To find which nodes are affected by negative cycles, mark every node whose distance can still be reduced as having distance negative infinity, then propagate that label to anything reachable from them.
Complexity Analysis
Bellman-Ford runs in O(V times E) time. We perform V minus one relaxation passes, and each pass touches all E edges. Space is O(V) for the distance array. There is no logarithmic factor because we do not use a priority queue.
On dense graphs where E is close to V squared, this becomes O(V cubed), which is the same order as Floyd-Warshall. If you need all-pairs shortest paths, Floyd-Warshall is often more convenient.
Bellman-Ford Versus Dijkstra
Dijkstra is faster but requires non-negative edge weights. Bellman-Ford is slower but handles negatives and detects negative cycles. If your weights are guaranteed non-negative, always pick Dijkstra. If you are unsure, or if negative weights are possible, use Bellman-Ford.
A practical middle ground is Johnson’s algorithm, which uses Bellman-Ford to reweight edges into non-negative values, then runs Dijkstra from each source. This gives all-pairs shortest paths in O(V times E log V) and beats Floyd-Warshall on sparse graphs.
SPFA: A Practical Speedup
The Shortest Path Faster Algorithm is a queue-based variant of Bellman-Ford. Instead of relaxing every edge each pass, it only relaxes edges out of nodes whose distance changed in the previous pass. On average graphs it runs much faster than vanilla Bellman-Ford, though its worst case is still O(V times E).
from collections import deque
def spfa(graph, source, num_nodes):
dist = [inf] * num_nodes
dist[source] = 0
in_queue = [False] * num_nodes
q = deque([source])
in_queue[source] = True
count = [0] * num_nodes
while q:
u = q.popleft()
in_queue[u] = False
for v, w in graph[u]:
if dist[u] + w < dist[v]:
dist[v] = dist[u] + w
if not in_queue[v]:
q.append(v)
in_queue[v] = True
count[v] += 1
if count[v] >= num_nodes:
raise ValueError("Negative cycle detected")
return dist
The count array tracks how many times each node was queued. A node entering the queue V times or more signals a negative cycle.
Practical Notes
Bellman-Ford is the algorithm behind distance-vector routing protocols like RIP, where routers exchange distance estimates with neighbors. The classroom version of the algorithm maps almost directly onto the protocol’s message passing model.

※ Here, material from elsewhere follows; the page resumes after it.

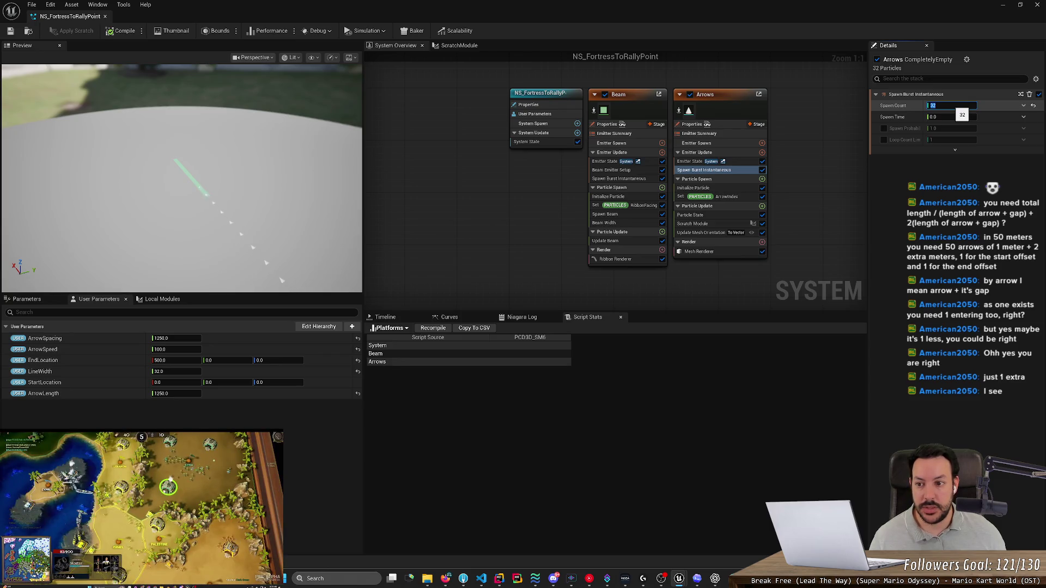
type("6")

For dense graphs with potential negatives and no need for cycle detection, Floyd-Warshall is often simpler. For sparse graphs or single-source queries, Bellman-Ford or SPFA wins.
If you want to compare costs to the non-negative case, revisit /blog/sorting-algorithms-overview for related complexity intuition and /blog/big-o-notation-explained for a refresher on the V times E term.
Wrap up
Bellman-Ford relaxes every edge V minus one times, computes shortest paths even with negative weights, and detects negative cycles via one extra pass. It is slower than Dijkstra but strictly more powerful. When negative edges are possible, this is the algorithm to reach for.